REQUEST | Give the number of lines below that contain the word "increase", and nothing else.

WORKING DATA |
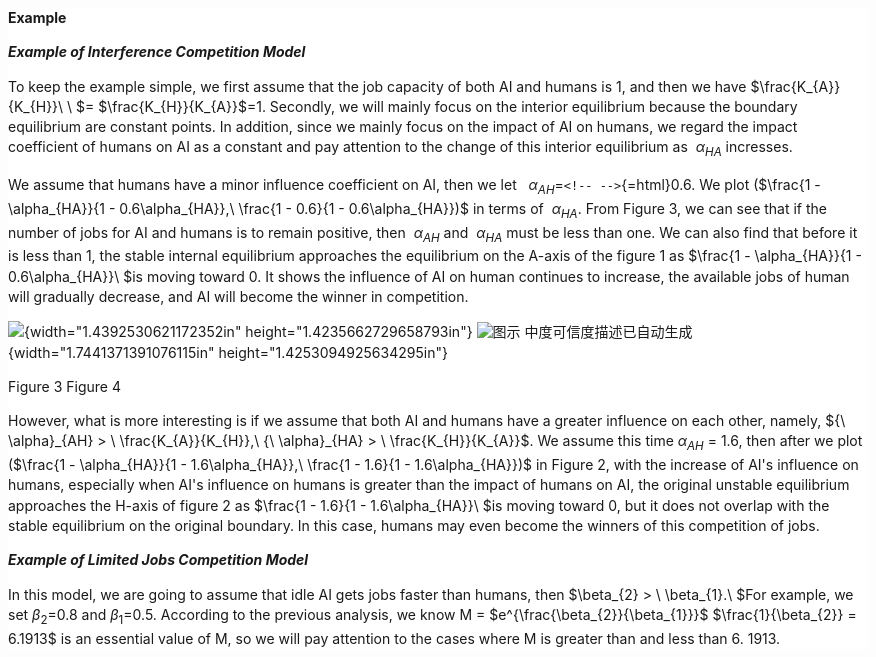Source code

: **Example**

***Example of Interference Competition Model***

To keep the example simple, we first assume that the job capacity of
both AI and humans is 1, and then we have $\frac{K_{A}}{K_{H}}\ \ $=
$\frac{K_{H}}{K_{A}}$=1. Secondly, we will mainly focus on the interior
equilibrium because the boundary equilibrium are constant points. In
addition, since we mainly focus on the impact of AI on humans, we regard
the impact coefficient of humans on AI as a constant and pay attention
to the change of this interior equilibrium as ${\ \alpha}_{HA}$
incresses.

We assume that humans have a minor influence coefficient on AI, then we
let ${\ \ \alpha}_{AH} =$`<!-- -->`{=html}0.6. We plot
($\frac{1 - \alpha_{HA}}{1 - 0.6\alpha_{HA}},\ \frac{1 - 0.6}{1 - 0.6\alpha_{HA}})$
in terms of${\ \ \alpha}_{HA}$. From Figure 3, we can see that if the
number of jobs for AI and humans is to remain positive, then
${\ \alpha}_{AH}$ and ${\ \alpha}_{HA}$ must be less than one. We can
also find that before it is less than 1, the stable internal equilibrium
approaches the equilibrium on the A-axis of the figure 1 as
$\frac{1 - \alpha_{HA}}{1 - 0.6\alpha_{HA}}\ $is moving toward 0. It
shows the influence of AI on human continues to increase, the available
jobs of human will gradually decrease, and AI will become the winner in
competition.

![](media/image3.png){width="1.4392530621172352in"
height="1.4235662729658793in"} ![图示
中度可信度描述已自动生成](media/image4.jpg){width="1.7441371391076115in"
height="1.4253094925634295in"}

Figure 3 Figure 4

However, what is more interesting is if we assume that both AI and
humans have a greater influence on each other, namely,
${\ \alpha}_{AH} > \ \frac{K_{A}}{K_{H}},\ {\ \alpha}_{HA} > \ \frac{K_{H}}{K_{A}}$.
We assume this time${\ \alpha}_{AH}$ = 1.6, then after we plot
($\frac{1 - \alpha_{HA}}{1 - 1.6\alpha_{HA}},\ \frac{1 - 1.6}{1 - 1.6\alpha_{HA}})$
in Figure 2, with the increase of AI's influence on humans, especially
when AI's influence on humans is greater than the impact of humans on
AI, the original unstable equilibrium approaches the H-axis of figure 2
as $\frac{1 - 1.6}{1 - 1.6\alpha_{HA}}\ $is moving toward 0, but it does
not overlap with the stable equilibrium on the original boundary. In
this case, humans may even become the winners of this competition of
jobs.

***Example of Limited Jobs Competition Model***

In this model, we are going to assume that idle AI gets jobs faster than
humans, then $\beta_{2} > \ \beta_{1}.\ $For example, we set
$\beta_{2}$=0.8 and $\beta_{1}$=0.5. According to the previous analysis,
we know M = $e^{\frac{\beta_{2}}{\beta_{1}}}$
$\frac{1}{\beta_{2}} = 6.1913$ is an essential value of M, so we will
pay attention to the cases where M is greater than and less than 6.
1913.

RESPONSE | 2